TAYLOR SCHILLING as Beth and ZAC EFRON as Logan in Warner Bros. Pictures' and Village Roadshow Pictures' romantic drama "THE LUCKY ONE" a Warner Bros. Pictures release.
The title of The Lucky One is bittersweet, which is appropriate for yet another best-selling Nicholas Sparks novel fashioned into big-screen comfort food.
The Lucky One is the seventh Sparksian saga to be made into a movie, with The Notebook, Message in a Bottle and Dear John ranking at the top of his personal boxoffice list.
Sparks is not just a successful novelist, he is an industry, his own genre.
His mix of angst, tragedy, hurt, healing and romance -- not to mention glistening wet bodies ready for sensuous love-making in some stories -- is hugely popular. Especially with female readers and movie-goers.
The Lucky One, starring Zac Efron in an unlikely yet satisfying role as the hero, fits the mould. It is aimed directly at women who want their romantic stories to be realistic and look as ordinary as they are extraordinary. In other words, Sparks' secret is that he taps into primal urges and makes readers and viewers feel better about life, even when there are tragedies.

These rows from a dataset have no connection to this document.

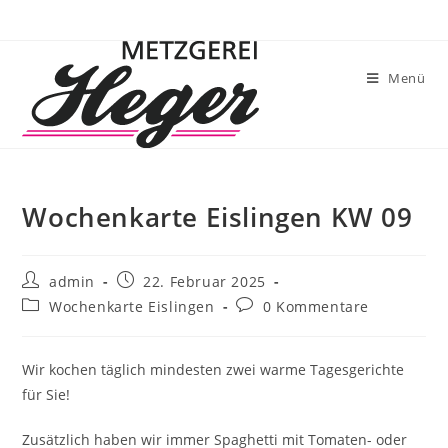
Menü
Wochenkarte Eislingen KW 09
admin
22. Februar 2025
Wochenkarte Eislingen
0 Kommentare
Wir kochen täglich mindesten zwei warme Tagesgerichte
für Sie!
Zusätzlich haben wir immer Spaghetti mit Tomaten- oder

One of the surprises of The Lucky One is just how mature, contained and thoughtful Efron is in the title role. He plays a U.S. Marine who is "the lucky one" because he makes it back alive, with all limbs intact, after three harrowing tours of duty in Iraq. He has seen friends die -- and so do we in the movie's opening sequences.
Efron is staggered that his own live was saved by chance or fate when he strolled a few metres away to pick up a photograph lost in the dust by another soldier. A bomb kills the man who had been sitting beside him. Back in the States, wracked by survivor guilt, Efron goes on a cross-country journey to find himself and the woman of his broken dreams.

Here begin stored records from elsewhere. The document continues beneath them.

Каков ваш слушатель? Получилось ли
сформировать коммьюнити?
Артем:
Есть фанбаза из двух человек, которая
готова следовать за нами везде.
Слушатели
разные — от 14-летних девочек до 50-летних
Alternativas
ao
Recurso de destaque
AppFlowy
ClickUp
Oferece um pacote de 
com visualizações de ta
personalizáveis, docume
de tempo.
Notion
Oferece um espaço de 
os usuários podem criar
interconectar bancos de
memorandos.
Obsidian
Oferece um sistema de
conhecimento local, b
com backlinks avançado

The charismatic Schilling, playing the owner-operator of a Louisiana dog kennel, is Efron's salvation. And he is hers. Melodrama and sappy music envelope all. Some viewers may find themselves laughing out loud at the overwrought (if tame) sex scenes.
Yet, at its core, there is something compelling and more complicated here. Efron is surprisingly up to the task of conveying this humanity. His performance is powerful and contained. He is often silent and yet he still communicates.
By the end, we see Efron has come-of-age as both an actor and character. Women -- not just teenaged fans -- will love him for it.